As a final note, this question seems oriented towards "learning". If the goal is to implement something for production, the usual advice is to use a library implementation when/where available, and CUBLAS includes a dot-product, albeit not for integer types. You can also realize a dot-product with for example thrust transform_reduce.
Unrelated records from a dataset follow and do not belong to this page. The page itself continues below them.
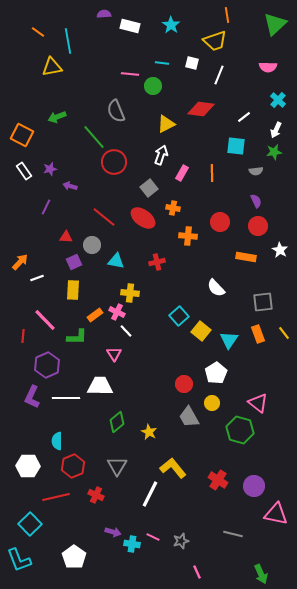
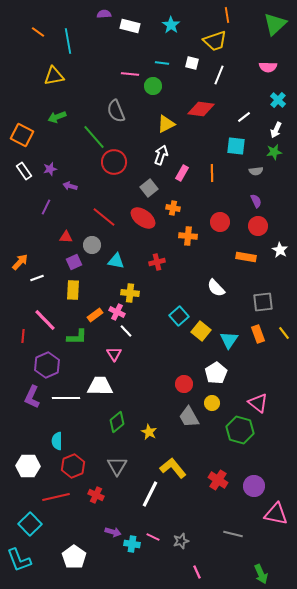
yellow triangle at (52, 67): moved 2 px right, 9 px down
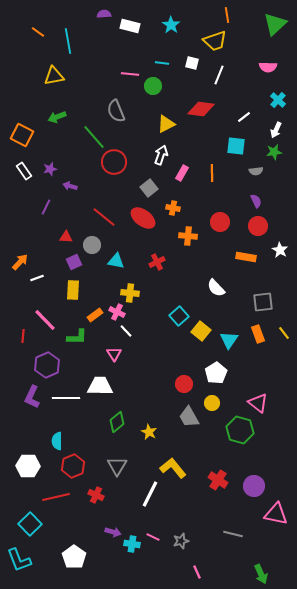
red cross at (157, 262): rotated 14 degrees counterclockwise
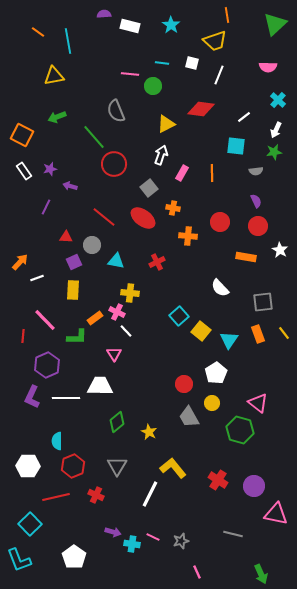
red circle at (114, 162): moved 2 px down
white semicircle at (216, 288): moved 4 px right
orange rectangle at (95, 315): moved 3 px down
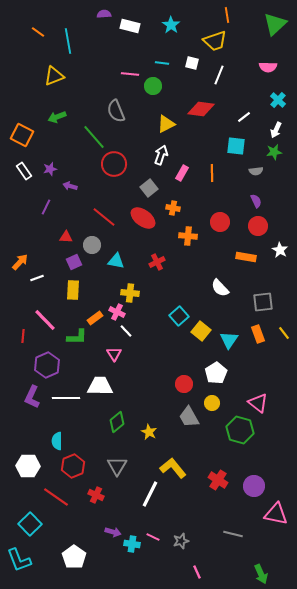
yellow triangle at (54, 76): rotated 10 degrees counterclockwise
red line at (56, 497): rotated 48 degrees clockwise
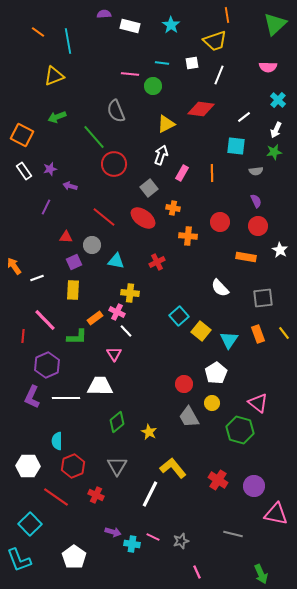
white square at (192, 63): rotated 24 degrees counterclockwise
orange arrow at (20, 262): moved 6 px left, 4 px down; rotated 78 degrees counterclockwise
gray square at (263, 302): moved 4 px up
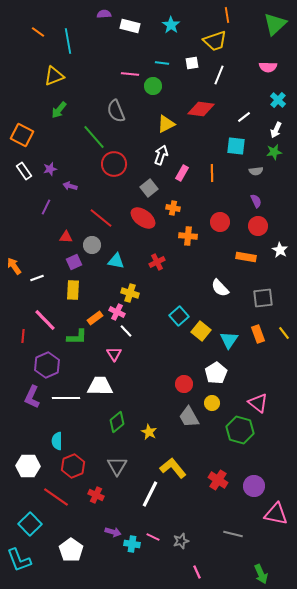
green arrow at (57, 117): moved 2 px right, 7 px up; rotated 30 degrees counterclockwise
red line at (104, 217): moved 3 px left, 1 px down
yellow cross at (130, 293): rotated 12 degrees clockwise
white pentagon at (74, 557): moved 3 px left, 7 px up
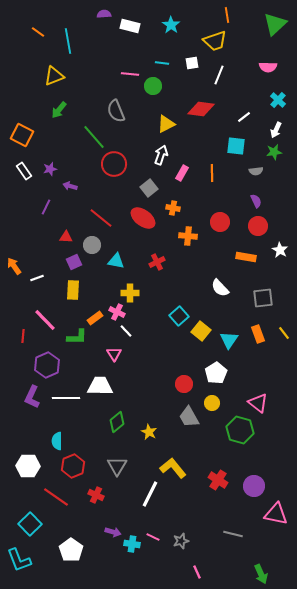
yellow cross at (130, 293): rotated 18 degrees counterclockwise
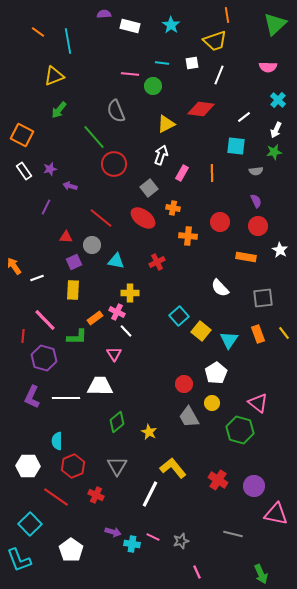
purple hexagon at (47, 365): moved 3 px left, 7 px up; rotated 20 degrees counterclockwise
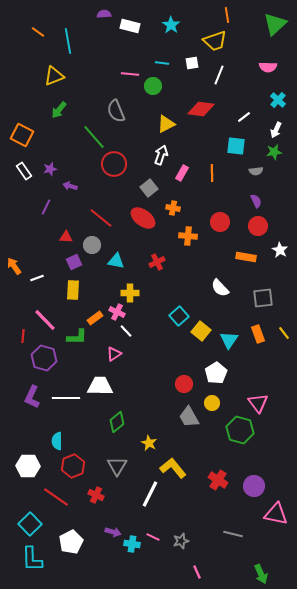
pink triangle at (114, 354): rotated 28 degrees clockwise
pink triangle at (258, 403): rotated 15 degrees clockwise
yellow star at (149, 432): moved 11 px down
white pentagon at (71, 550): moved 8 px up; rotated 10 degrees clockwise
cyan L-shape at (19, 560): moved 13 px right, 1 px up; rotated 20 degrees clockwise
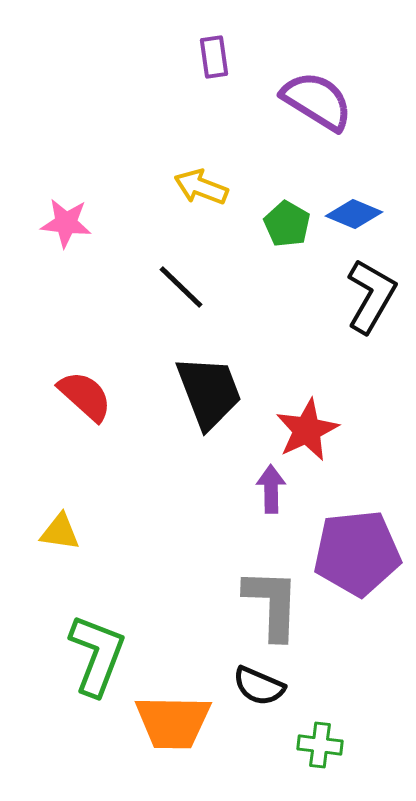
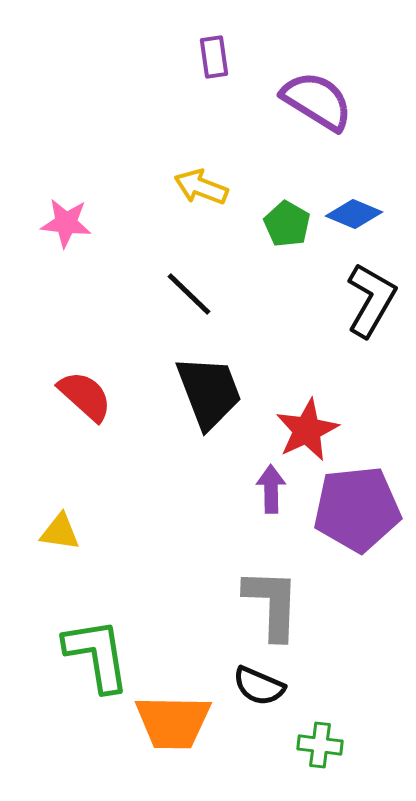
black line: moved 8 px right, 7 px down
black L-shape: moved 4 px down
purple pentagon: moved 44 px up
green L-shape: rotated 30 degrees counterclockwise
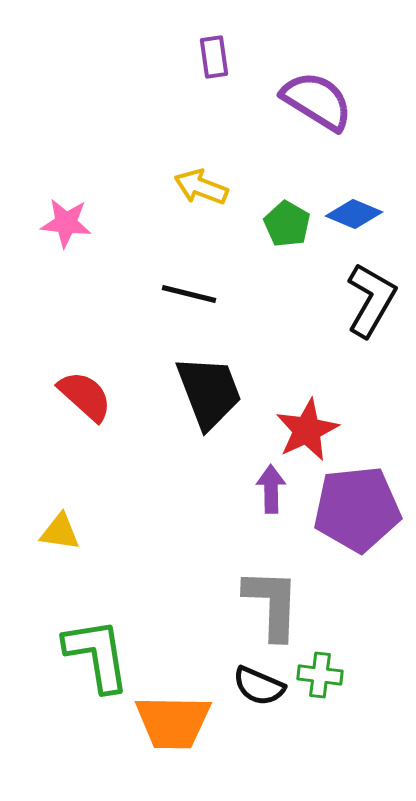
black line: rotated 30 degrees counterclockwise
green cross: moved 70 px up
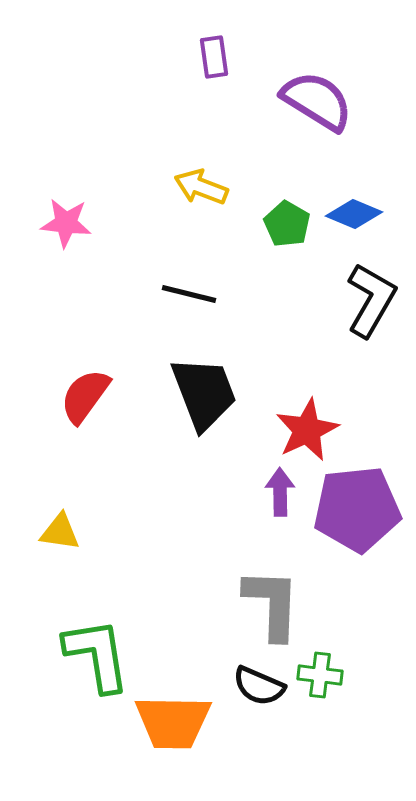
black trapezoid: moved 5 px left, 1 px down
red semicircle: rotated 96 degrees counterclockwise
purple arrow: moved 9 px right, 3 px down
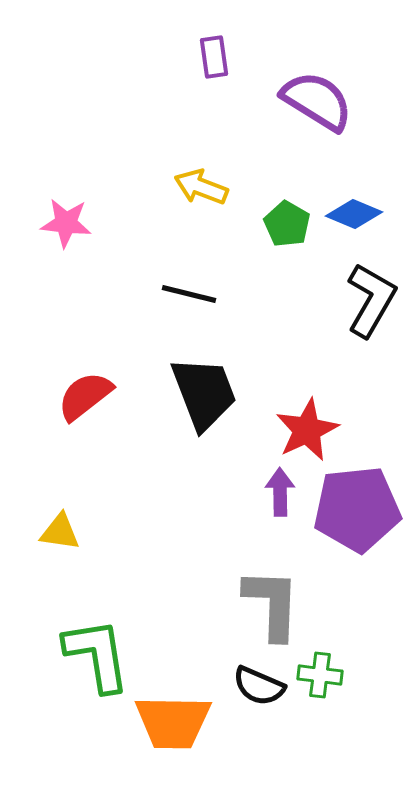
red semicircle: rotated 16 degrees clockwise
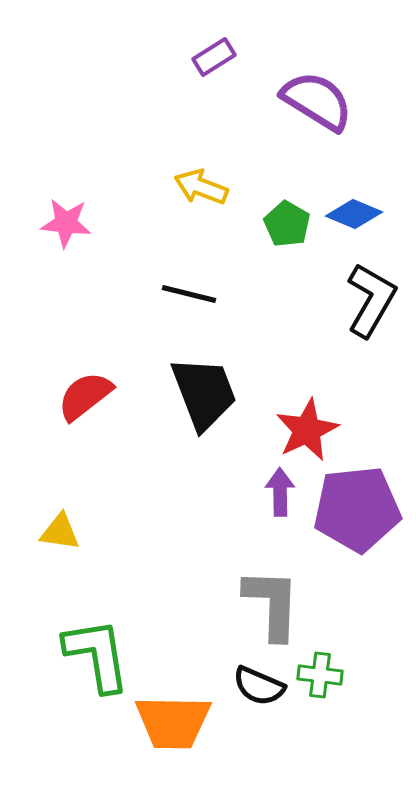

Responding to a question in the comments below, here is a test case comparing my method vs. the first method presented in the question:
$ cat t11.cu
#include <iostream>
#include <time.h>
#include <sys/time.h>
#define USECPSEC 1000000ULL
unsigned long long dtime_usec(unsigned long long start=0){
timeval tv;
gettimeofday(&tv, 0);
return ((tv.tv_sec*USECPSEC)+tv.tv_usec)-start;
}
#ifdef USE_BAD
__global__ void dotProductKernel(int *a, int *b, int *result, int n)
{
//Get the thread index
int tid = blockIdx.x * blockDim.x + threadIdx.x;
//Only calculate if thread index is valid
if (tid < n) {
int sum = 0;
//Perform dot product calculation for this thread's segment of the arrays
for (int i = tid; i < n; i+= blockDim.x * gridDim.x) {
sum += a[i] * b[i];
}
//Atomically add this thread's result to the shared result
atomicAdd(result, sum);
}
}
#else
const int BLOCK_SIZE=512; // must be a power of 2 less than 2048, and preferably larger than 32
template <typename T>
__global__ void dotProductKernel(const T * __restrict__ a, const T * __restrict__ b, T * __restrict__ result, size_t n)
{
__shared__ T smem[BLOCK_SIZE];
//Get the thread index
size_t tid = blockIdx.x * blockDim.x + threadIdx.x;
T sum = 0;
//Perform dot product calculation for this thread's segment of the arrays
for (size_t i = tid; i < n; i+= gridDim.x*blockDim.x) {
sum += a[i] * b[i];
}
//Perform threadblock sweep reduction
smem[threadIdx.x] = sum;
for (int i = BLOCK_SIZE>>1; i > 0; i>>=1){
__syncthreads();
if (threadIdx.x < i) smem[threadIdx.x] += smem[threadIdx.x+i];}
//Atomically add this block's result to the global result
if ((!threadIdx.x) && (tid < n)) atomicAdd(result, smem[0]);
}
#endif
int main(){
const int sz = 1048576;
int *a, *b, *c;
cudaMallocManaged(&a, sz*sizeof(a[0]));
cudaMallocManaged(&b, sz*sizeof(b[0]));
cudaMallocManaged(&c, sizeof(c[0]));
for (int i = 0; i < sz; i++) {a[i] = 1; b[i] = 2;}
c[0] = 0;
cudaMemPrefetchAsync(a, sz*sizeof(a[0]), 0);
cudaMemPrefetchAsync(b, sz*sizeof(b[0]), 0);
cudaMemPrefetchAsync(c, sizeof(c[0]), 0);
// warm-up
#ifdef USE_BAD
dotProductKernel<<<1, 1024>>>(a, b, c, sz);
#else
dotProductKernel<<<128, BLOCK_SIZE>>>(a, b, c, sz);
#endif
cudaDeviceSynchronize();
c[0] = 0;
cudaMemPrefetchAsync(c, sizeof(c[0]), 0);
unsigned long long dt = dtime_usec(0);
#ifdef USE_BAD
dotProductKernel<<<1, 1024>>>(a, b, c, sz);
#else
dotProductKernel<<<128, BLOCK_SIZE>>>(a, b, c, sz);
#endif
cudaDeviceSynchronize();
dt = dtime_usec(dt);
cudaError_t err = cudaGetLastError();
if (err != cudaSuccess)
std::cout << cudaGetErrorString(err) << std::endl;
else {
std::cout << c[0] << std::endl;
std::cout << "time: " << dt << "us" << std::endl;}
}
$ nvcc -o t11 t11.cu -DUSE_BAD
$ ./t11
2097152
time: 185us
$ nvcc -o t11 t11.cu
$ ./t11
2097152
time: 15us
$
I also note after some further testing that if the example 1 in the question is modified to have an appropriate number of blocks in the kernel launch, it will be approximately the same speed (within about 1%) of the kernel I have outlined in my answer. So the atomic pressure does not appear to be a serious concern for my testing so far.